Apesar de o presidente ter esses poderes exclusivos, quem deu essa função a ele foi o Poder Legislativo, quando aprovou a Constituição (na Assembleia Constituinte de 1987/88) e quando cria leis.

“Todas essas formas de criar normas jurídicas são oriundas da lei. Assim, no princípio, o responsável por qualquer norma jurídica é o Poder Legislativo”, diz o professor do Mackenzie e  sócio do Demarest Advogados, Renato Poltronieri. E quem elege seus representantes para o Poder Legislativo é o povo.

Mas qual é a diferença entre Medida Provisória, projeto de lei e decreto?

Medida Provisória (MP)

Em caso de relevância e urgência, o presidente do País pode criar uma Medida Provisória. Ela tem força de lei e entra em vigor imediatamente após sua publicação.

Depois, obrigatoriamente, toda Medida Provisória é analisada pelo Congresso Nacional (primeiro vai para a Câmara, depois para o Senado) e precisa ser aprovada em até 120 dias para, definitivamente, virar lei. Do contrário a medida será, de fato, provisória. 

Por isso, quando o presidente cria uma MP é bom que ele tenha apoio do Congresso.

Um exemplo atual é o da MP 665, de 30 de dezembro de 2014, que cria novas regras para concessão do seguro-desemprego e do abono salarial. Ela já está em vigor, mas ainda não foi aprovada pelo Congresso. Por isso, na semana passada o ministro da Fazenda, Joaquim Levy, foi pedir apoio do PMDB para que as MPs que fazem parte do chamado ajuste fiscal sejam aprovadas no Congresso (os 120 dias vencem em 29 de abril).

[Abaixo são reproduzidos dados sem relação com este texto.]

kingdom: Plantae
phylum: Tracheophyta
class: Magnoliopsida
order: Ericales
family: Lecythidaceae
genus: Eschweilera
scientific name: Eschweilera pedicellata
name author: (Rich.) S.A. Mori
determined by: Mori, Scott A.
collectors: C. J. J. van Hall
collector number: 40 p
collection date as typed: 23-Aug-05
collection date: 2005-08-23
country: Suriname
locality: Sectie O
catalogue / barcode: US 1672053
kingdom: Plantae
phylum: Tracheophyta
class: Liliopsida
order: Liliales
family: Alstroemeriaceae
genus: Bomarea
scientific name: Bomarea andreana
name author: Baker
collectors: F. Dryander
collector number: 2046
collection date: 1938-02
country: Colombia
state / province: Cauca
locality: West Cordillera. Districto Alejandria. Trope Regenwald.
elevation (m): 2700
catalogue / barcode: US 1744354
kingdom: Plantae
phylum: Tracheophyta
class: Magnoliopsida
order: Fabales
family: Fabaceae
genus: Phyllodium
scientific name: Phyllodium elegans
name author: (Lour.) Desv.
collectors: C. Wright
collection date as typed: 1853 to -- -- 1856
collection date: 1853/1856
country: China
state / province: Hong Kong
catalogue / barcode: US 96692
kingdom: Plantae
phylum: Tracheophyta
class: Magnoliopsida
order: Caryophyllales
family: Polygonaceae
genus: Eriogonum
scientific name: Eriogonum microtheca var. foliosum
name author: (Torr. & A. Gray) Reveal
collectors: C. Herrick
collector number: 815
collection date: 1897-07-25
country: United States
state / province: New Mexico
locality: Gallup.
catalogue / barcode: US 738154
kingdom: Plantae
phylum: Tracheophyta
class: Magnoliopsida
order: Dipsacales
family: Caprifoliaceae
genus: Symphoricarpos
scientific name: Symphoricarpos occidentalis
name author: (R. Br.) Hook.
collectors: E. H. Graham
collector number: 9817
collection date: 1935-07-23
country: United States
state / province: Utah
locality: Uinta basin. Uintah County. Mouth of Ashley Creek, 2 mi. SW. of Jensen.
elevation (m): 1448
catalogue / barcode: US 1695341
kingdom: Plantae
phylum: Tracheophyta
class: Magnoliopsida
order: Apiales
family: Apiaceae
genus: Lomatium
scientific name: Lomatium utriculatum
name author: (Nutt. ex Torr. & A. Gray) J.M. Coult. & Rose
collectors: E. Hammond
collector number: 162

Uma das críticas à Medida Provisória é sobre o que pode ser considerado relevante e urgente. Em tese, a MP seria usada somente em situações extremas, como uma calamidade ou uma catástrofe, mas é o presidente tem o poder de decidir o que é relevante e urgente. Essa questão é polêmica e, por isso mesmo, diversas MPs são questionadas no Supremo Tribunal Federal (STF), que avalia se o assunto realmente pode ser considerado de relevância e urgência.

Encontro entre líderes do PMDB, ministros e Joaquim Levy (FOTO: André Dusek/Estadão)

Encontro entre líderes do PMDB, ministros e Joaquim Levy (FOTO: André Dusek/Estadão)

Decreto

Somente chefes do Poder Executivo podem criar decretos (presidente, governadores e prefeitos).  As leis preveem quais assuntos podem ser tratados via decreto.

Um exemplo: o decreto nº 8395, de 28 de janeiro de 2015, aumenta os impostos cobrados sobre combustíveis. A presidente Dilma só tem o poder de criar um decreto sobre esse assunto porque a legislação autoriza o Poder Executivo a mudar, para mais ou para menos, as alíquotas de impostos e contribuições que incidem sobre combustíveis.

Para tirar esse poder do presidente, o Congresso teria que aprovar uma alteração na lei que originou essa atribuição ao Poder Executivo.

Plenário durante cerimônia de posse dos novos deputados, na Câmara dos Deputados (FOTO: Ed Ferreira/Estadão)

Plenário durante cerimônia de posse dos novos deputados (FOTO: Ed Ferreira/Estadão)

Projeto de lei

O projeto de lei seria a forma mais “pura” de ser criar uma nova norma. Ele pode ser proposto por qualquer um: Câmara dos Deputados, Senado Federal, Congresso Nacional, presidente, STF, tribunais, Procurador-Geral da República e… os cidadãos, via projeto de iniciativa popular.

Depois de proposto, o projeto de lei passa pela análise e votação do Congresso Nacional e segue para sanção presidencial.

Existe um tipo especial de projeto de lei, é a Proposta de Emenda à Constituição, a famosa PEC.

As PECs são proposições para mudar a lei fundamental, a Constituição. A validação de uma PEC é mais rígida e exige que três quintos dos membros do Congresso aprovem o assunto – maior que o quórum exigido para a aprovação de um projeto de lei.

As mudanças sobre os cálculos para aposentadoria via Previdência Social, por exemplo, só serão feitas via PEC.